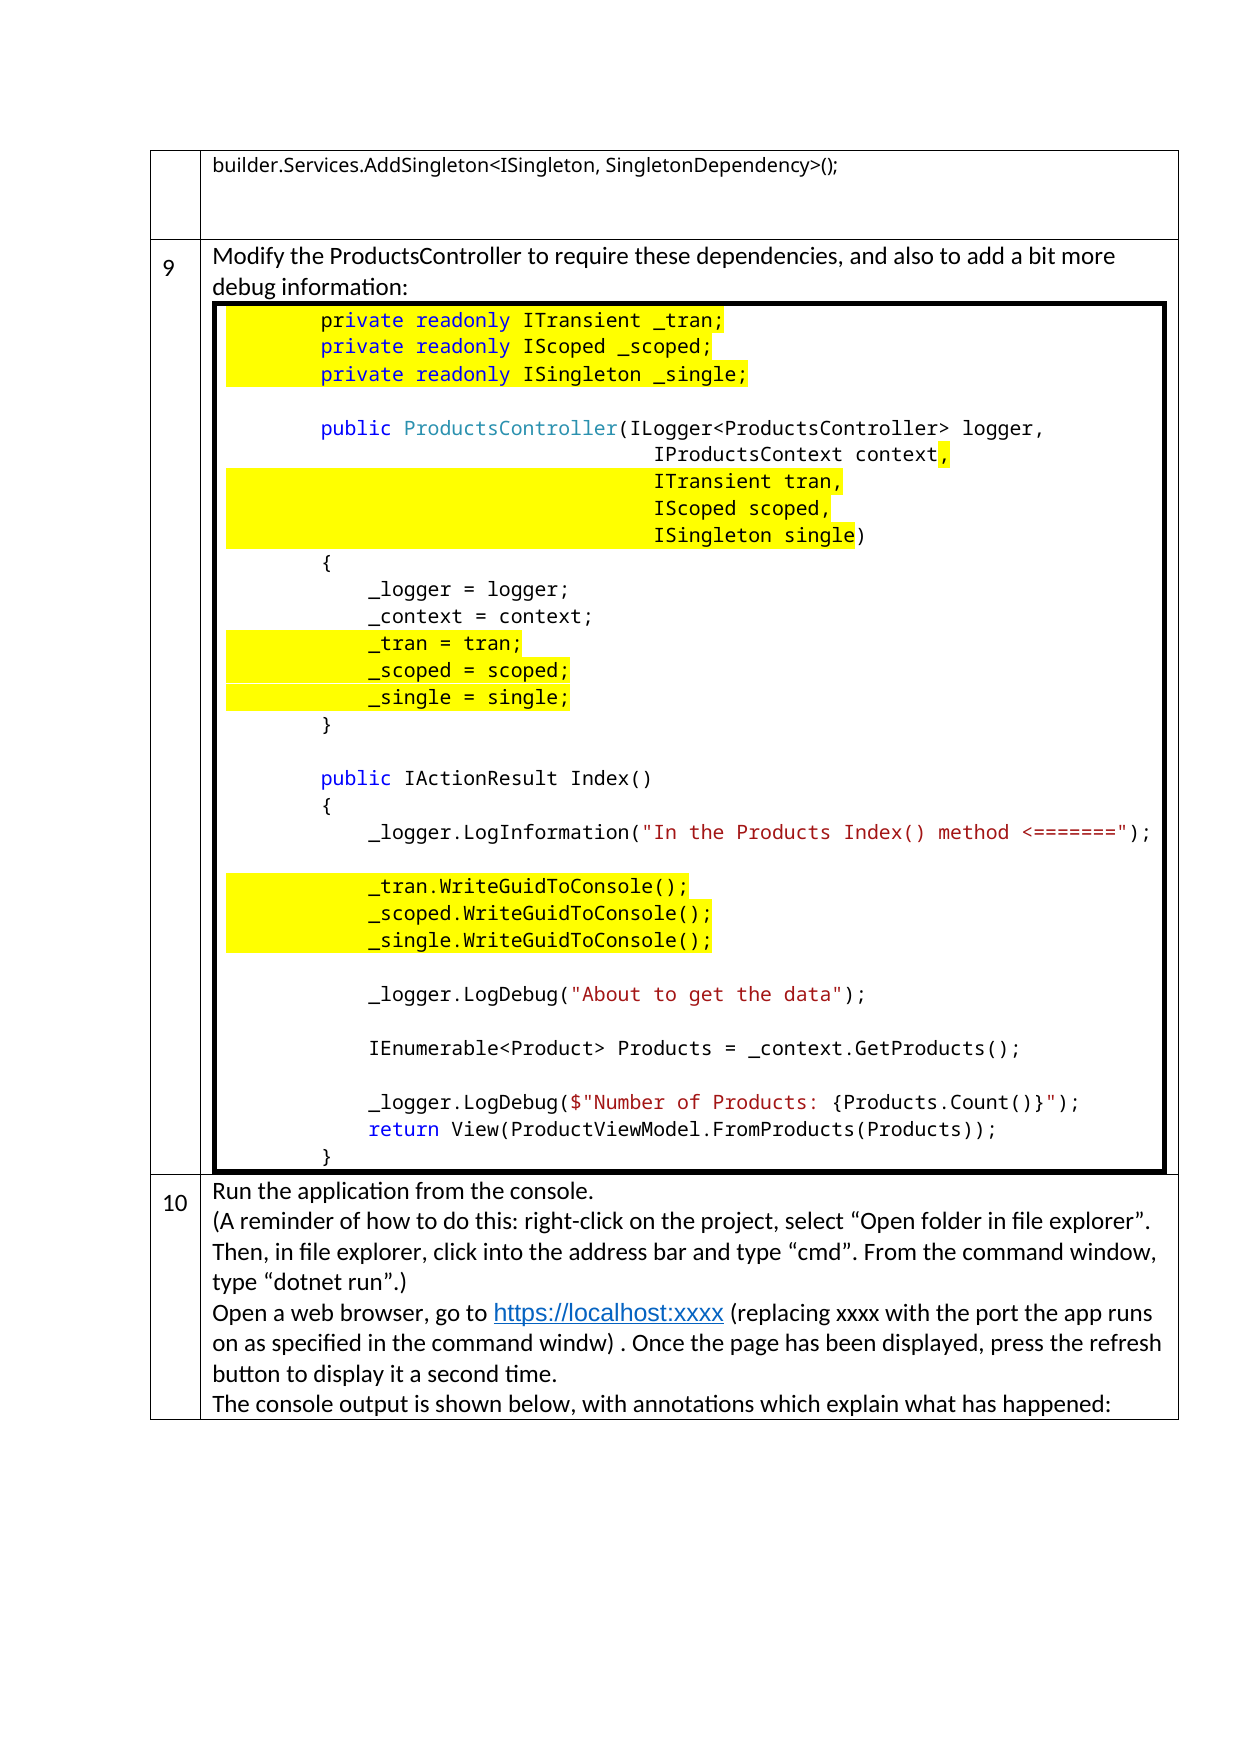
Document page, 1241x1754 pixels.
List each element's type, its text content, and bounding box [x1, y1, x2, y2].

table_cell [201, 1175, 1178, 1419]
table_cell Modify the ProductsController to require these dependencies, and also to add a bit more debug information: [201, 240, 1178, 1174]
table_cell 8 [151, 151, 200, 239]
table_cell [201, 151, 1178, 239]
table_cell 10 [151, 1175, 200, 1419]
table_cell 9 [151, 240, 200, 1174]
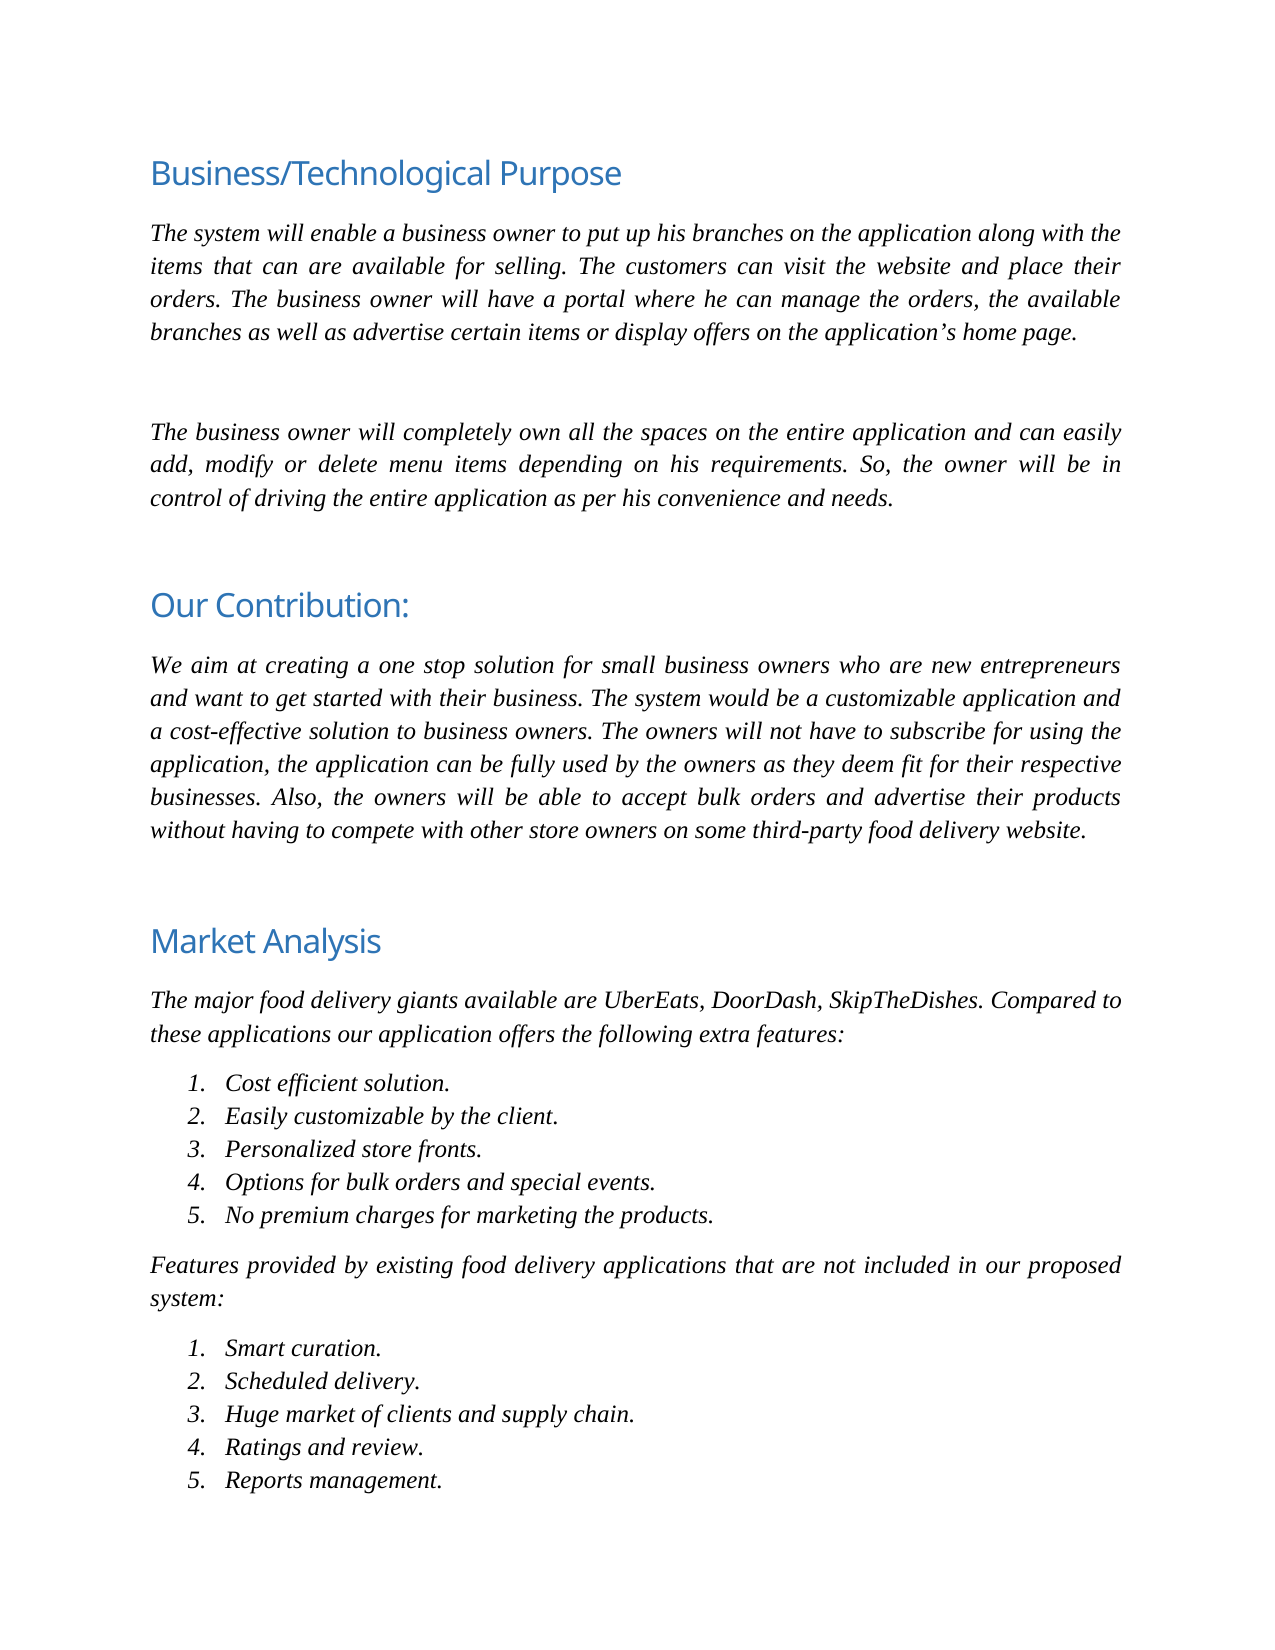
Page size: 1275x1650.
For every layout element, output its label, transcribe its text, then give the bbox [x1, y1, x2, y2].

text The major food delivery giants available are UberEats, DoorDash, SkipTheDishes. Compared to these applications our application offers the following extra features: [150, 986, 1125, 1047]
list Reports management. [187, 1465, 1125, 1494]
list Options for bulk orders and special events. [187, 1167, 1125, 1196]
list Personalized store fronts. [187, 1134, 1125, 1163]
list Huge market of clients and supply chain. [187, 1399, 1125, 1428]
subtitle Our Contribution: [150, 582, 1125, 627]
list Smart curation. [187, 1333, 1125, 1362]
subtitle Business/Technological Purpose [150, 150, 1125, 195]
text The business owner will completely own all the spaces on the entire application and can easily add, modify or delete menu items depending on his requirements. So, the owner will be in control of driving the entire application as per his convenience and needs. [150, 417, 1125, 511]
list Ratings and review. [187, 1432, 1125, 1461]
list Cost efficient solution. [187, 1068, 1125, 1097]
list Scheduled delivery. [187, 1366, 1125, 1394]
text The system will enable a business owner to put up his branches on the application along with the items that can are available for selling. The customers can visit the website and place their orders. The business owner will have a portal where he can manage the orders, the available branches as well as advertise certain items or display offers on the application’s home page. [150, 218, 1125, 346]
list Easily customizable by the client. [187, 1101, 1125, 1130]
text We aim at creating a one stop solution for small business owners who are new entrepreneurs and want to get started with their business. The system would be a customizable application and a cost-effective solution to business owners. The owners will not have to subscribe for using the application, the application can be fully used by the owners as they deem fit for their respective businesses. Also, the owners will be able to accept bulk orders and advertise their products without having to compete with other store owners on some third-party food delivery website. [150, 650, 1125, 844]
subtitle Market Analysis [150, 917, 1125, 963]
list No premium charges for marketing the products. [187, 1200, 1125, 1229]
text Features provided by existing food delivery applications that are not included in our proposed system: [150, 1250, 1125, 1312]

Request:
Excluding every picture, write out each record word for word.

Your response:
Document page, 1241x1754 pixels.
List each element's type, its text content, and bounding box [x1, y1, x2, y2].

table_cell [201, 1175, 1178, 1419]
table_cell Modify the ProductsController to require these dependencies, and also to add a bit more debug information: [201, 240, 1178, 1174]
table_cell 8 [151, 151, 200, 239]
table_cell [201, 151, 1178, 239]
table_cell 10 [151, 1175, 200, 1419]
table_cell 9 [151, 240, 200, 1174]
Page size: 1275x1650.
For every layout element, output its label, transcribe its text, then give the bbox [x1, y1, x2, y2].

text The major food delivery giants available are UberEats, DoorDash, SkipTheDishes. Compared to these applications our application offers the following extra features: [150, 986, 1125, 1047]
list Reports management. [187, 1465, 1125, 1494]
list Options for bulk orders and special events. [187, 1167, 1125, 1196]
list Personalized store fronts. [187, 1134, 1125, 1163]
list Huge market of clients and supply chain. [187, 1399, 1125, 1428]
subtitle Our Contribution: [150, 582, 1125, 627]
list Smart curation. [187, 1333, 1125, 1362]
subtitle Business/Technological Purpose [150, 150, 1125, 195]
text The business owner will completely own all the spaces on the entire application and can easily add, modify or delete menu items depending on his requirements. So, the owner will be in control of driving the entire application as per his convenience and needs. [150, 417, 1125, 511]
list Ratings and review. [187, 1432, 1125, 1461]
list Cost efficient solution. [187, 1068, 1125, 1097]
list Scheduled delivery. [187, 1366, 1125, 1394]
text The system will enable a business owner to put up his branches on the application along with the items that can are available for selling. The customers can visit the website and place their orders. The business owner will have a portal where he can manage the orders, the available branches as well as advertise certain items or display offers on the application’s home page. [150, 218, 1125, 346]
list Easily customizable by the client. [187, 1101, 1125, 1130]
text We aim at creating a one stop solution for small business owners who are new entrepreneurs and want to get started with their business. The system would be a customizable application and a cost-effective solution to business owners. The owners will not have to subscribe for using the application, the application can be fully used by the owners as they deem fit for their respective businesses. Also, the owners will be able to accept bulk orders and advertise their products without having to compete with other store owners on some third-party food delivery website. [150, 650, 1125, 844]
subtitle Market Analysis [150, 917, 1125, 963]
list No premium charges for marketing the products. [187, 1200, 1125, 1229]
text Features provided by existing food delivery applications that are not included in our proposed system: [150, 1250, 1125, 1312]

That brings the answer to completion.